Amoebiasis, or amoebic dysentery, is a parasitic infection caused by the protozoan Entamoeba histolytica, affecting millions worldwide, particularly in tropical and subtropical regions. The parasite primarily targets the intestines, causing symptoms like diarrhea, abdominal pain, and cramping. In severe cases, the infection can spread to the liver, forming abscesses and causing further complications such as fever, jaundice, and weight loss.
Transmission occurs mainly through the ingestion of E. histolytica cysts, which are commonly found in contaminated food and water sources. These cysts are highly resilient, withstanding stomach acid and remaining viable in moist environments for extended periods. Poor sanitation, inadequate sewage treatment, and insufficient access to clean drinking water are significant factors contributing to amoebiasis outbreaks, especially in densely populated areas. The disease is prevalent in developing countries, where infrastructure limitations make consistent sanitation challenging, though travelers to these regions can also be affected.
Inside the host, cysts convert into trophozoites, the active and invasive form of the parasite. Trophozoites penetrate the intestinal lining, causing tissue damage, inflammation, and, in some cases, forming deep ulcers. The resulting dysentery is characterized by frequent and bloody stools, which can lead to dehydration and malnutrition if left untreated. In cases where trophozoites reach the bloodstream, they can migrate to other organs, most commonly the liver, leading to extraintestinal complications.

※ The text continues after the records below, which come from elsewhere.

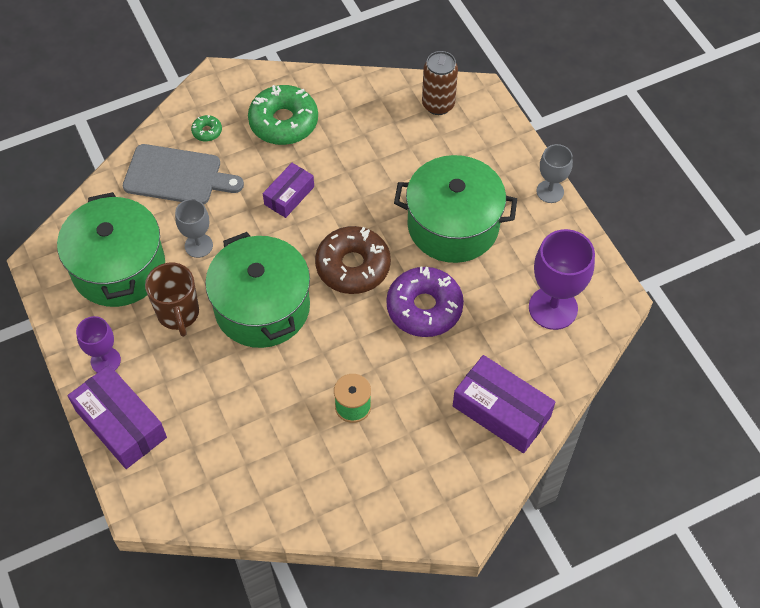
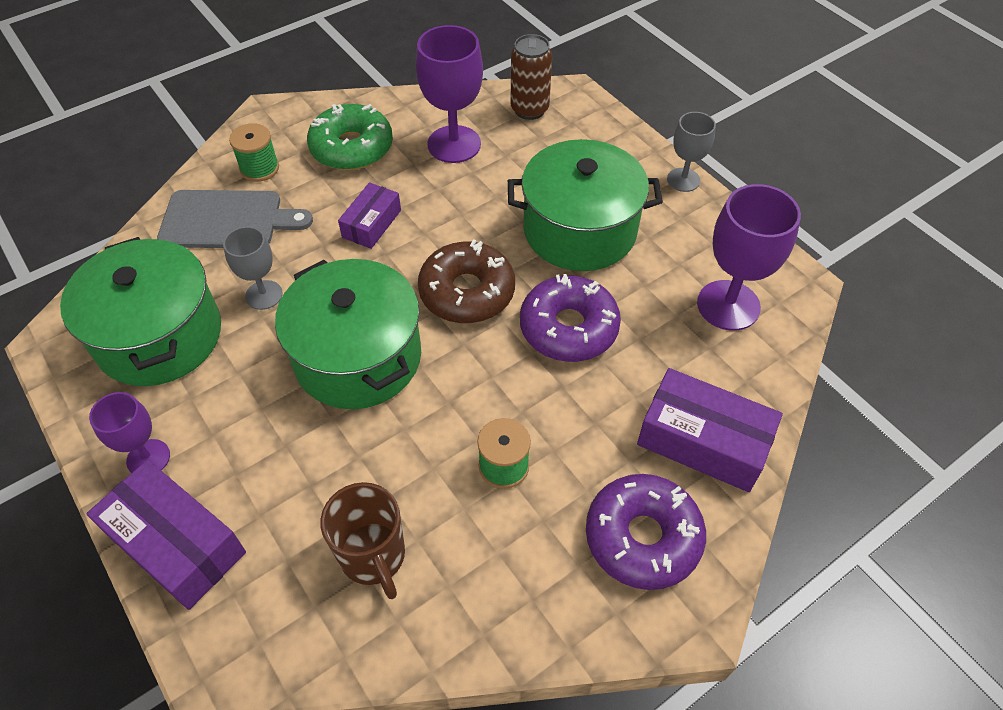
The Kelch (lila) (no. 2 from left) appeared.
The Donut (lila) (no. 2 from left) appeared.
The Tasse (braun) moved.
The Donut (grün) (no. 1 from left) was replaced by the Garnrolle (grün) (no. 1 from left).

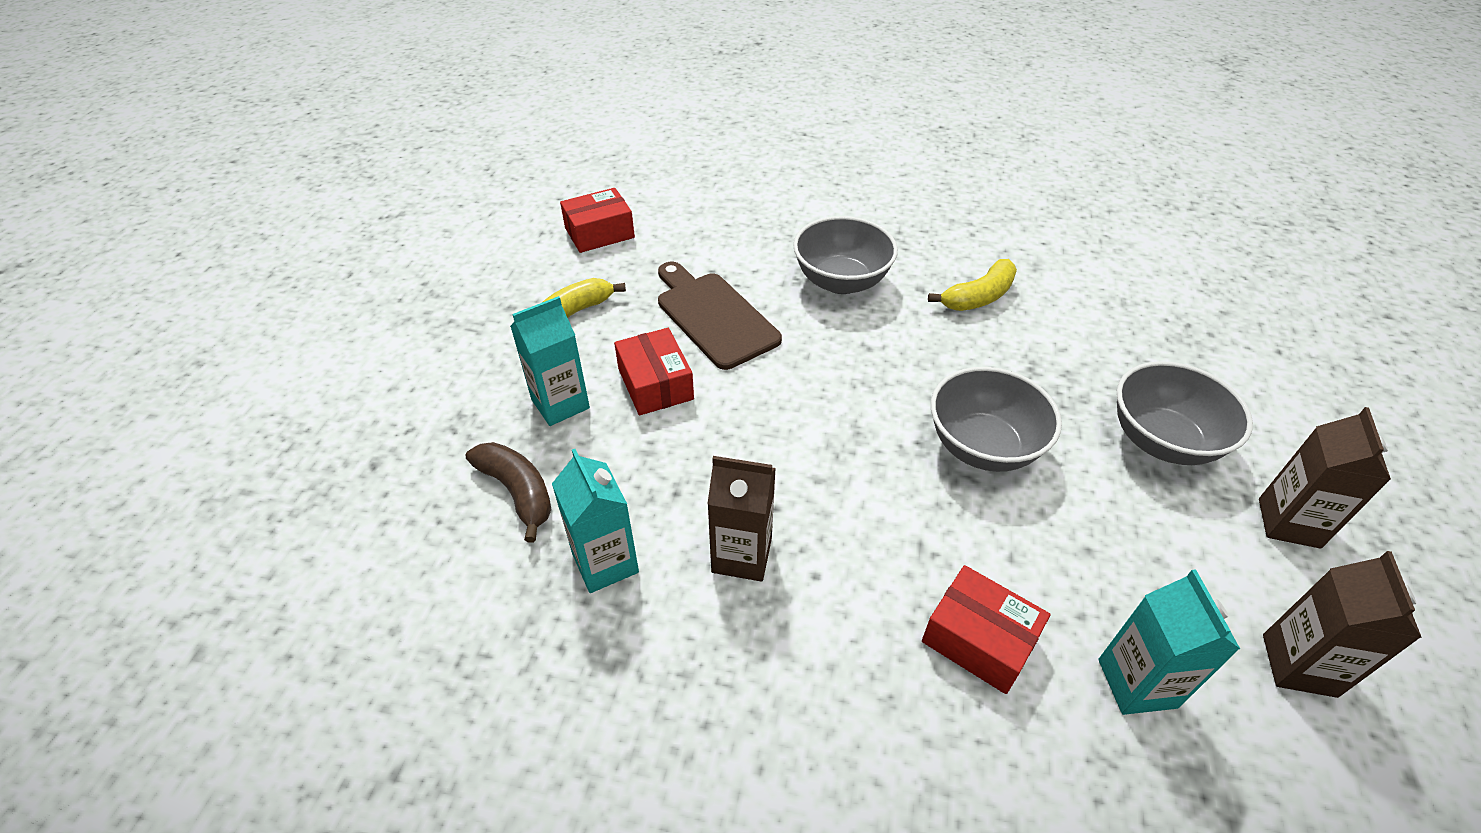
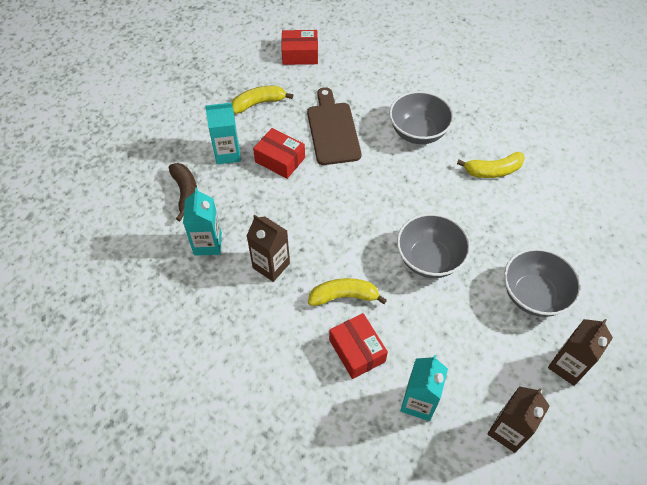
The Banane (gelb) (no. 2 from left) appeared.
The Schachtel (rot) (no. 2 from left in the first image) turned 60 degrees counterclockwise.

Diagnosis of amoebiasis involves detecting E. histolytica cysts or trophozoites in stool samples using microscopy, antigen tests, or polymerase chain reaction (PCR) assays, which offer higher sensitivity. Ultrasound, CT scans, and serological tests can also help identify liver abscesses and other complications. Once diagnosed, the standard treatment involves a two-phase antibiotic regimen: a tissue-acting agent like metronidazole or tinidazole to eliminate active trophozoites, followed by a luminal agent such as paromomycin to target cysts in the intestines and prevent relapse.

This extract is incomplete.